WHAT YOU ARE ASKED TO DO:
A verbatim transcript of the lines below, starting at the first and ending with the one that holds "To amend and reenact R.S. 33:154", is what should be produced.

RECORD EXTRACTS:
++++++

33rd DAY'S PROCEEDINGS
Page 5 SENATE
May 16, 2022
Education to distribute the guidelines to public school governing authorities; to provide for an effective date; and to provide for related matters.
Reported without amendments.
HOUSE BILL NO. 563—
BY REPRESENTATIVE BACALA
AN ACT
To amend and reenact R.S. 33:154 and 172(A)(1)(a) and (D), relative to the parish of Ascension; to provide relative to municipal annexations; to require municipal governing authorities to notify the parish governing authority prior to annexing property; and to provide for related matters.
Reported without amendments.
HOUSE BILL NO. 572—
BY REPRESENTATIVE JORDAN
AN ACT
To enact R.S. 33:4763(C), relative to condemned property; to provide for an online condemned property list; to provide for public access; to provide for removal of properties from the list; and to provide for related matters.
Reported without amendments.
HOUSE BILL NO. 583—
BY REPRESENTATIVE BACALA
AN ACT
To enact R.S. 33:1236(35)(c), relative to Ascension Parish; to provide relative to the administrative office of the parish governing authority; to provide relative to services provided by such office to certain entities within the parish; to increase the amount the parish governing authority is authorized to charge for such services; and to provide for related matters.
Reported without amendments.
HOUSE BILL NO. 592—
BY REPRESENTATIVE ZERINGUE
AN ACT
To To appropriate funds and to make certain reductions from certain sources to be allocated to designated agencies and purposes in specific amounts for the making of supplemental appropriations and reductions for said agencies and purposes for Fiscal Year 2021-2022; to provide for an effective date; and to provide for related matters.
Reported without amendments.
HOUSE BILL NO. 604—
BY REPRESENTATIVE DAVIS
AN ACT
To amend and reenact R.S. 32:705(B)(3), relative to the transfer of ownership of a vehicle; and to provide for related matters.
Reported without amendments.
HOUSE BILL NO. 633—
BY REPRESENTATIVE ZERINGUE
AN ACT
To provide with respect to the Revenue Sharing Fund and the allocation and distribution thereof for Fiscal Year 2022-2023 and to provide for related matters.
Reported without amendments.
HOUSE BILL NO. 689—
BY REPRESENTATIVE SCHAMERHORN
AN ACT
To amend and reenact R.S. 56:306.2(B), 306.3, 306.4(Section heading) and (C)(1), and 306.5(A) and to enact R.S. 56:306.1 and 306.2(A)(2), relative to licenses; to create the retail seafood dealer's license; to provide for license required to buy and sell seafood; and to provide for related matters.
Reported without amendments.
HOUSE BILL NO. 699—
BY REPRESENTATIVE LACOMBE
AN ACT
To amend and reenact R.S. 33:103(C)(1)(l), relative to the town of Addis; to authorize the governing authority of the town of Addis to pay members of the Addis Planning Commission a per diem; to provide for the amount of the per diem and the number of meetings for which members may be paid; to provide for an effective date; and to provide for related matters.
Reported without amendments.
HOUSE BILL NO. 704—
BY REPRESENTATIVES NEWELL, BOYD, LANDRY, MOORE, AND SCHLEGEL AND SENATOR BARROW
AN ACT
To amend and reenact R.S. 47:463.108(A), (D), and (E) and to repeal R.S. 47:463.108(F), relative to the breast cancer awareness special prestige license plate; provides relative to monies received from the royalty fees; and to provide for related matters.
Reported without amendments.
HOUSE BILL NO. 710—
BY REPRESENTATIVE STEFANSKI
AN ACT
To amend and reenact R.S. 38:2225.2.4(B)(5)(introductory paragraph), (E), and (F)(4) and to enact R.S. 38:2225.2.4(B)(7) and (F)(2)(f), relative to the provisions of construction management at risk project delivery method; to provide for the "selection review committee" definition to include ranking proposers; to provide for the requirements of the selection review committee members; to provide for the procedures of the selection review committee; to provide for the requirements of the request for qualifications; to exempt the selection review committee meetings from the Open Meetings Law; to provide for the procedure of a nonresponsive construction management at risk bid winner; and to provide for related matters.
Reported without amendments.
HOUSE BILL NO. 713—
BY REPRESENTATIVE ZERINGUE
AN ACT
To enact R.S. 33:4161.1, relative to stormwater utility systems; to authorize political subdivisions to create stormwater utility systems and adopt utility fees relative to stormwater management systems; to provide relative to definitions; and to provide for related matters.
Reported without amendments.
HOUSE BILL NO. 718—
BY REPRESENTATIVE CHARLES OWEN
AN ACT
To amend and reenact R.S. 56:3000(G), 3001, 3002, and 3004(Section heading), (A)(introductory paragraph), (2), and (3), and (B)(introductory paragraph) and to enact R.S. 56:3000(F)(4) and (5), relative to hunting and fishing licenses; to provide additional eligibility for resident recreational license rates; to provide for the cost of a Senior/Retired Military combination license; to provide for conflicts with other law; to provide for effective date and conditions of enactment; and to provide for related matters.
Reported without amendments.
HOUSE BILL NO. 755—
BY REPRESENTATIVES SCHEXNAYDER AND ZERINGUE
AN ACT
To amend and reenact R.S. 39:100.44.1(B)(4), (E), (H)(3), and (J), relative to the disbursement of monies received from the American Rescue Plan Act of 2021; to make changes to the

++++++

TASK ANSWER:
33rd DAY'S PROCEEDINGS
Page 5 SENATE
May 16, 2022
Education to distribute the guidelines to public school governing authorities; to provide for an effective date; and to provide for related matters.
Reported without amendments.
HOUSE BILL NO. 563—
BY REPRESENTATIVE BACALA
AN ACT
To amend and reenact R.S. 33:154 and 172(A)(1)(a) and (D), relative to the parish of Ascension; to provide relative to municipal annexations; to require municipal governing authorities to notify the parish governing authority prior to annexing property; and to provide for related matters.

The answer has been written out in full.